Federal Reserve Board officials are being called to Capitol Hill tomorrow to explain how they can make their consumer credit controls work without compromising the rights of consumers.
Opposition to the controls seems to be increasing as lenders make public the details of how the new curbs will affect the borrowing of millions of consumers.
Citicorp, the nation's second largest bank, said yesterday it will sharply curtail student loans, mobile home and home improvement loans, limit the amount of cash customers can get with credit cards and raise monthly minimum credit card payments from $5 to $15.
Citicorp said it was taking the steps to comply with the Federal Reserve's edict to try to prevent any increase in consumer credit and to limit growth of all loans to 6 to 9 percent.
Federal Reserve Governor Nancy Teeters is scheduled to defend the Fed's strategy at a hearing called tomorrow by a house consumer affairs subcommittee headed by Rep. Frank Annunzio (D-Ill.).
Annunzio yesterday called the Federal Reserve plan "an off-the-wall program that places the entire burden of inflation on consumers."
A second hearing on consumer credit controls has been called for next week by Bob Eckhardt, chairman of another House subcommittee. Rep. Benjamin Rosenthal (D-N.Y.), who heads a third panel, also has asked Federal Reserve officials to justify their actions.
All three subcommittee chairmen and a number of other House members say they oppose suspending any provisions of the federal truth-in-lending law or other consumer protection measures as part of the credit control plan.

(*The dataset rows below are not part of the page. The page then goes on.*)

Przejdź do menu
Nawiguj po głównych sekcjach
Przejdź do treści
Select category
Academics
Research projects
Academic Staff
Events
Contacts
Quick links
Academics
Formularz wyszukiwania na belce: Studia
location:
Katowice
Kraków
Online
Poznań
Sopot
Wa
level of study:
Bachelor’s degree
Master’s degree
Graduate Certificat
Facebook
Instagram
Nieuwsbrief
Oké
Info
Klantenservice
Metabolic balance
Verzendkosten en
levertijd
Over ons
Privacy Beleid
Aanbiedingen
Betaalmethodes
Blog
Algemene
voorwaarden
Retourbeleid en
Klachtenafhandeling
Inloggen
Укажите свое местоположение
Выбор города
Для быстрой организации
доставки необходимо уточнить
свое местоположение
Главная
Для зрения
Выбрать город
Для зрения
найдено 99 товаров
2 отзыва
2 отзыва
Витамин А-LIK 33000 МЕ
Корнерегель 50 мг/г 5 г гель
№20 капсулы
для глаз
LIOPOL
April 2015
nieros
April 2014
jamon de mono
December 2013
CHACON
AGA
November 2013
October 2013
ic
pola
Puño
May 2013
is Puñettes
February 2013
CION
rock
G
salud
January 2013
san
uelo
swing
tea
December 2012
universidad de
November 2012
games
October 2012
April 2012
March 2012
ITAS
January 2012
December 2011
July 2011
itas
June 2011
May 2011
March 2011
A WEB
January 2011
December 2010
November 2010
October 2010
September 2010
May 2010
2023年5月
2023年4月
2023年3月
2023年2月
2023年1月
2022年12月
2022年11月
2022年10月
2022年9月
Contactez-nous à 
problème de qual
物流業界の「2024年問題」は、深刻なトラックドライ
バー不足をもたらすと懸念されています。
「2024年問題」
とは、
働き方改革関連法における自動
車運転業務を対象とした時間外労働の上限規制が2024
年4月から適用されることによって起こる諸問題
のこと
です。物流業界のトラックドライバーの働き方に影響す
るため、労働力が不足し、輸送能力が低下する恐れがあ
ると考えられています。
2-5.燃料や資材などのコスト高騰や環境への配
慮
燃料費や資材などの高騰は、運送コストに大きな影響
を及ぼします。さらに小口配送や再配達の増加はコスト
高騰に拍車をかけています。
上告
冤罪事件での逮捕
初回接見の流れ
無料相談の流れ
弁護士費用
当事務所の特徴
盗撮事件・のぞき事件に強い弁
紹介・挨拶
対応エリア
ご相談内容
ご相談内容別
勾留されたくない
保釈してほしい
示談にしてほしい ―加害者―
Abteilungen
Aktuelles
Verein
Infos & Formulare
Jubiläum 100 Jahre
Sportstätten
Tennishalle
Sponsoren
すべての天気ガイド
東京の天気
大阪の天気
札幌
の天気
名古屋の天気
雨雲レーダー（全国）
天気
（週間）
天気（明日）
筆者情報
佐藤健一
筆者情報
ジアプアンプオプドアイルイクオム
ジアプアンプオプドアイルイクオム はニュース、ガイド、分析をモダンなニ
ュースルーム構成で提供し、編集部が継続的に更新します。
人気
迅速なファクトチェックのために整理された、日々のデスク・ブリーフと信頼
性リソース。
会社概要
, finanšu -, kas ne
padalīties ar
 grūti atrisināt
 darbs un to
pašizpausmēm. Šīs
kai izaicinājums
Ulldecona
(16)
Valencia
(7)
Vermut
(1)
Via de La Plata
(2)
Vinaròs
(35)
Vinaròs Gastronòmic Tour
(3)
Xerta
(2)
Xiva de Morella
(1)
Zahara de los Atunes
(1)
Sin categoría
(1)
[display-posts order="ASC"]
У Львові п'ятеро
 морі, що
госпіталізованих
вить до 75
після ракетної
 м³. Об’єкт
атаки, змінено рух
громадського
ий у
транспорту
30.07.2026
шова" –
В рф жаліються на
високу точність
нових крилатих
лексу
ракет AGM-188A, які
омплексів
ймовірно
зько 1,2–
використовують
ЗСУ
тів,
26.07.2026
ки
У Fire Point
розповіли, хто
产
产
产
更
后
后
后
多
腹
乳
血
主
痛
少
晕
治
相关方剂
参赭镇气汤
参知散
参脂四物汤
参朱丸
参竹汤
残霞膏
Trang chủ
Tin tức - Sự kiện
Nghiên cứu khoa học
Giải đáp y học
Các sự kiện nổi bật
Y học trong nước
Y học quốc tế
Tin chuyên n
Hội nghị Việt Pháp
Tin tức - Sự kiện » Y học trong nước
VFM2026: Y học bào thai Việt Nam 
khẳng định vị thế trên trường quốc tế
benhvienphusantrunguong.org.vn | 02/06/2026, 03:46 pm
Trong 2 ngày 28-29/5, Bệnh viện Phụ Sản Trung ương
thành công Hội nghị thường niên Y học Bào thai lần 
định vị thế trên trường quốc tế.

Federal Reserve staff members are discussing temporarily setting aside provisions that require lenders to give consumers advance notice of any changes in the terms of credit plans. Several states have laws requiring consumers be given three to six months notice of such changes.
The state laws could keep consumers from feeling the pinch of credit restrictions for months and would delay the cut in borrowing the Federal Reserve is trying to produce.
Lenders have asked the Federal Reserve for relief from the notice requirements and also have called for suspending the state usury laws that put an 18 percent ceiling on the interest charged on most credit cards. The Federal Reserve Board has taken no action on either issue.
Annunzio said lifting the usury ceiling will "put windfall profits in the hands of big lenders."
Eckhardt warned that consumers could be hit with unexpected increases in their monthly bills and could lose the right to use credit cards they have been counting on.
The Texas congressman criticized the Federal Reserve for imposing credit controls without consulting either consumer groups or the administration's own consumer advisor, Esther Peterson.
Most lenders have not yet disclosed how they will limit consumer borrowing, but Citibank's announcement yesterday could set a pattern for smaller credit companies.